Au regard de ces éléments, il apparaît de manière certaine que M. Y... avait conscience qu'il était très endetté, et que de surcroît il allait devoir prochainement rendre des comptes sur son patrimoine personnel au titre des malversations commises au sein de son entreprise et qui lui étaient imputées.
Ainsi, il est certain qu'il a consenti la donation litigieuse correspondant à l'un de ses rares actifs stables évalué à 741 000 €, avec la conscience de porter atteinte aux intérêts de ses créanciers en particulier aux intérêts de la société MGA.

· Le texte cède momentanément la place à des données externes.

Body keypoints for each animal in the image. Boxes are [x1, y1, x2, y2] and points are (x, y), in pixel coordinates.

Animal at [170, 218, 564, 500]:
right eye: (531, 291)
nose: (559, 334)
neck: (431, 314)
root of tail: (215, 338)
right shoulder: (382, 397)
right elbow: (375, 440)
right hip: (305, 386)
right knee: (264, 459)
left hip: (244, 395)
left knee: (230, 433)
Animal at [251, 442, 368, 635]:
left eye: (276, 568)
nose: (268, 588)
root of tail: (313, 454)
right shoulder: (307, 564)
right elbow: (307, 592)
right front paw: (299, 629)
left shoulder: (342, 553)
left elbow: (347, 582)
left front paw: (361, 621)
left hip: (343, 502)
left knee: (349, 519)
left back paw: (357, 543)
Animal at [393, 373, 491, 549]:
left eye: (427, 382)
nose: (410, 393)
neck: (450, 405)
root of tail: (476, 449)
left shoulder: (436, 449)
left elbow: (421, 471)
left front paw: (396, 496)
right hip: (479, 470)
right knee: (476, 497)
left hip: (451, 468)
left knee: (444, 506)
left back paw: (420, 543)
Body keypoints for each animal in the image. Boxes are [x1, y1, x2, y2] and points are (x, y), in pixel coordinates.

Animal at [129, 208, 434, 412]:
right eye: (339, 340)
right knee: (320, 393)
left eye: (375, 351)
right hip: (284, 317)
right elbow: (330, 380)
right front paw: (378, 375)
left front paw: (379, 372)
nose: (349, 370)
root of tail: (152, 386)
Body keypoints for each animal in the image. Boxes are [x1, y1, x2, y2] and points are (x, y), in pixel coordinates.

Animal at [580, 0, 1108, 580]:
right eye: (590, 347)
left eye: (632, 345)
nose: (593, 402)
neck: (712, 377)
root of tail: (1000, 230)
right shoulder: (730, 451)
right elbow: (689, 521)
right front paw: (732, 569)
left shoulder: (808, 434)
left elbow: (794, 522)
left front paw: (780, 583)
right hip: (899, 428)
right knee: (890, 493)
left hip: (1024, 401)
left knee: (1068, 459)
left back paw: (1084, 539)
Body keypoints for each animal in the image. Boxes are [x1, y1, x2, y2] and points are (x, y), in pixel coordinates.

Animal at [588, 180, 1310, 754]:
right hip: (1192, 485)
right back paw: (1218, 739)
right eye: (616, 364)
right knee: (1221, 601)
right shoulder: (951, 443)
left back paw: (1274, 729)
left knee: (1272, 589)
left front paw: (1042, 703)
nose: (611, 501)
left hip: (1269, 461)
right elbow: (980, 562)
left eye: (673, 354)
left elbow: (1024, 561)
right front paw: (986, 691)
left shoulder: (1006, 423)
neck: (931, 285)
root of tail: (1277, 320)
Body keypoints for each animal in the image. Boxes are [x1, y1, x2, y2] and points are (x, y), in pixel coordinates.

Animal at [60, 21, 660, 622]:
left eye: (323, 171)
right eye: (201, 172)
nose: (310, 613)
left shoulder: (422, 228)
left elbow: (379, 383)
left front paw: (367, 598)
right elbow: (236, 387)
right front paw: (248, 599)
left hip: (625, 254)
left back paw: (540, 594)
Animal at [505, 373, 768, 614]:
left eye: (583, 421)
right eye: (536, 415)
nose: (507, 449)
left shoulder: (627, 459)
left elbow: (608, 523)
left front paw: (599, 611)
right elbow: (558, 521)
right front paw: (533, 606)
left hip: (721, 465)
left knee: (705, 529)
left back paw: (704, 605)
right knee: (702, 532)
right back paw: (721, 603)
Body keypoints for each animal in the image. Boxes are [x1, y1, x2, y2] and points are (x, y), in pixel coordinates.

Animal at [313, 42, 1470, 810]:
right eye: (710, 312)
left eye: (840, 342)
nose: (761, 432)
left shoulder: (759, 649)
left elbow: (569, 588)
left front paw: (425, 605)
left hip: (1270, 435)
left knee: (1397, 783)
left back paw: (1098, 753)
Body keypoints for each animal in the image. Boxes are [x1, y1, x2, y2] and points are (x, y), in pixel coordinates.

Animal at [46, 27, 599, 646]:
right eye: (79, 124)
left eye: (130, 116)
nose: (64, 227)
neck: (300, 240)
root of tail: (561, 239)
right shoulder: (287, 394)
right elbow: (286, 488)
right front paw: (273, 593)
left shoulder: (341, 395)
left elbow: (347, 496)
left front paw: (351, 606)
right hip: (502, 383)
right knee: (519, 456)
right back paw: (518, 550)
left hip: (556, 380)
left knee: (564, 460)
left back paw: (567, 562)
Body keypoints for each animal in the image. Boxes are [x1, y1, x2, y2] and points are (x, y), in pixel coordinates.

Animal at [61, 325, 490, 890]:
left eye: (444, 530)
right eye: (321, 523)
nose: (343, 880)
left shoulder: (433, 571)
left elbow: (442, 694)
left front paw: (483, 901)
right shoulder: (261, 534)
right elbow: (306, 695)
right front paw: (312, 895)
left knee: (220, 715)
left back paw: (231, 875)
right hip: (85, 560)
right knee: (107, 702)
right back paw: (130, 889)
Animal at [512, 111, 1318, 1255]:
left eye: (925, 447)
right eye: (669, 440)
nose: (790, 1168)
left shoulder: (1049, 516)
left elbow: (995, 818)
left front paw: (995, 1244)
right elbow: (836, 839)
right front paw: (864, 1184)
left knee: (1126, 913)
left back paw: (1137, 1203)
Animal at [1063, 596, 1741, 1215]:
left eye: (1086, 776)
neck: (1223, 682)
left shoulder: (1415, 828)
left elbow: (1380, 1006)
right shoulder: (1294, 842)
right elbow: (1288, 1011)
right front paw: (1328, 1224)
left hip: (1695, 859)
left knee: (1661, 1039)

En conséquence, il convient de réformer le jugement et de faire droit à la demande d'inopposabilité.
Sur l'article 700 du code de procédure civile
Il convient de faire application des dispositions de l'article 700 du code de procédure civile.
Sur les dépens
Il convient de condamner M. S... Y... aux dépens.
PAR CES MOTIFS
la cour,
- Infirme le jugement déféré et statuant de nouveau,
- Déclare la donation du 19 septembre 2007 reçue par Maître Roland B... notaire associé [...] , portant sur les lots n°50 (un appartement), 15 (un garage), 35 (grenier), 22 et 23 (deux caves) et les millièmes de copropriété afférents, de l'immeuble en copropriété situé [...], cadastré section [...] , [...], [...], publiée au 1er bureau de la Conservation des hypothèques de Lyon le 27 septembre 2007 vol 2007 P n°[...], faite par M. S... Y... à ses enfants I... et M... Y..., inopposable à la société MGA Entertainment Inc,
- Dit que la société MGA Entertainment Inc pourra poursuivre l'intégralité de sa créance sur le bien objet de la donation,
- Ordonne la publication du jugement,
- Condamne M. S... Y... à payer à la société MGA Entertainment Inc une somme de 8 000 € au titre de l'article 700 du code de procédure civile,
- Condamne M. S... Y... aux entiers dépens de première instance et d'appel, distraits au profit de Maître Nouvellet avocat en application de l'article 699 du code de procédure civile.